» **Work to complete**:
The response must consist of each line in the listing that has the word "spot" in it.

::::

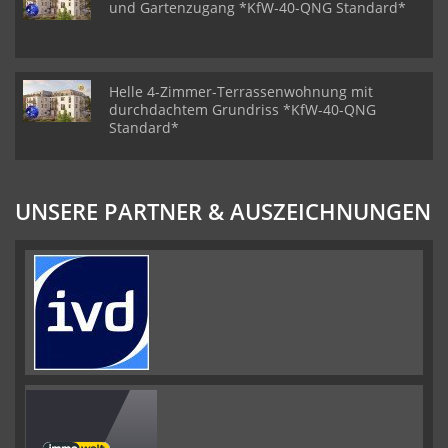
und Gartenzugang *KfW-40-QNG Standard*
Helle 4-Zimmer-Terrassenwohnung mit
durchdachtem Grundriss *KfW-40-QNG
Standard*
UNSERE PARTNER & AUSZEICHNUNGEN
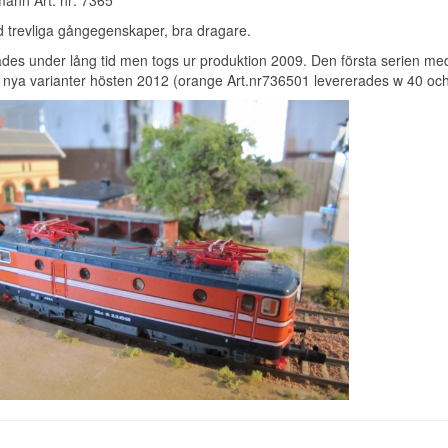
mann Art. nr: 7365
 trevliga gångegenskaper, bra dragare.
kades under lång tid men togs ur produktion 2009. Den första serien m
i nya varianter hösten 2012 (orange Art.nr736501 levererades w 40 och 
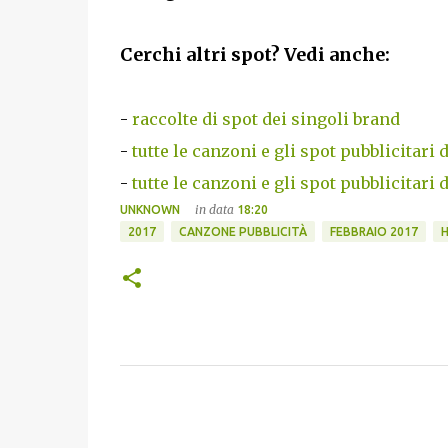
Cerchi altri spot? Vedi anche:
-
raccolte di spot dei singoli brand
-
tutte le canzoni e gli spot pubblicitari 
-
tutte le canzoni e gli spot pubblicitari 
in data
UNKNOWN
18:20
2017
CANZONE PUBBLICITÀ
FEBBRAIO 2017
H
C
o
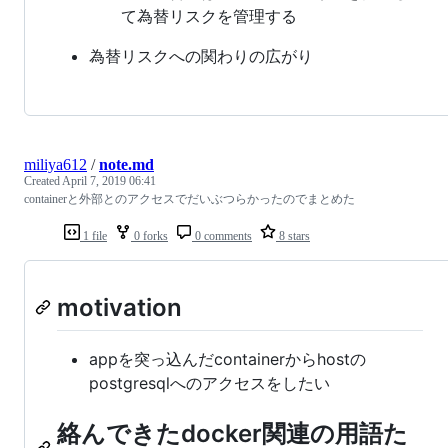
て為替リスクを管理する
為替リスクへの関わりの広がり
miliya612
/
note.md
Created
April 7, 2019 06:41
containerと外部とのアクセスでだいぶつらかったのでまとめた
1 file
0 forks
0 comments
8 stars
motivation
appを突っ込んだcontainerからhostの
postgresqlへのアクセスをしたい
絡んできたdocker関連の用語た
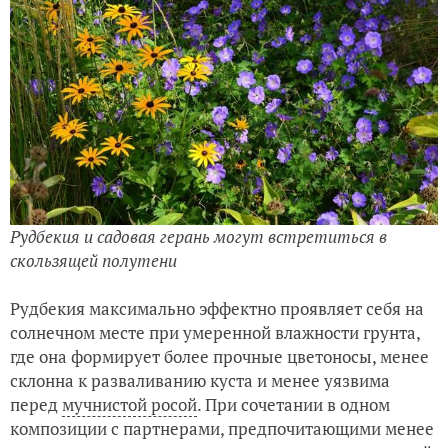
Рудбекия и садовая герань могут встретиться в
скользящей полутени
Рудбекия максимально эффектно проявляет себя на
солнечном месте при умеренной влажности грунта,
где она формирует более прочные цветоносы, менее
склонна к разваливанию куста и менее уязвима
перед
мучнистой росой
. При сочетании в одном
композиции с партнерами, предпочитающими менее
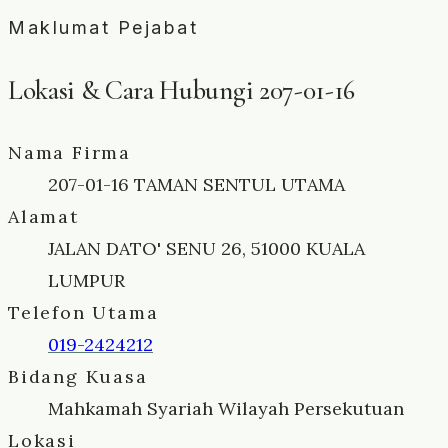
Maklumat Pejabat
Lokasi & Cara Hubungi 207-01-16
Nama Firma
207-01-16 TAMAN SENTUL UTAMA
Alamat
JALAN DATO' SENU 26, 51000 KUALA
LUMPUR
Telefon Utama
019-2424212
Bidang Kuasa
Mahkamah Syariah Wilayah Persekutuan
Lokasi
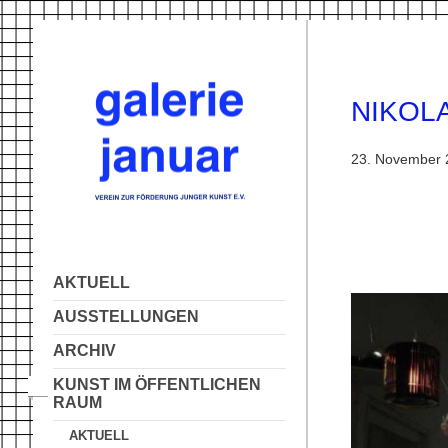
NIKOLA
23. November 
AKTUELL
AUSSTELLUNGEN
ARCHIV
KUNST IM ÖFFENTLICHEN
RAUM
AKTUELL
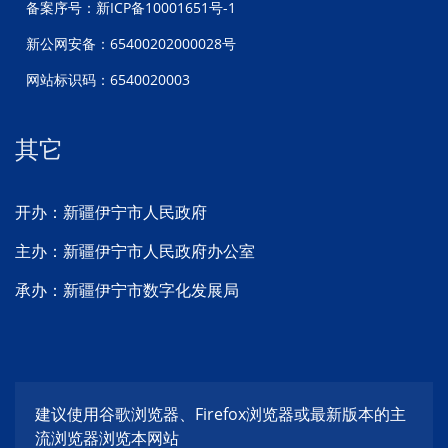
备案序号：新ICP备10001651号-1
新公网安备：65400202000028号
网站标识码：6540020003
其它
开办：新疆伊宁市人民政府
主办：新疆伊宁市人民政府办公室
承办：新疆伊宁市数字化发展局
建议使用谷歌浏览器、Firefox浏览器或最新版本的主
流浏览器浏览本网站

::::

» **Reply to the exercise**:
Cerchi altri spot? Vedi anche:
raccolte di spot dei singoli brand
tutte le canzoni e gli spot pubblicitari 
tutte le canzoni e gli spot pubblicitari 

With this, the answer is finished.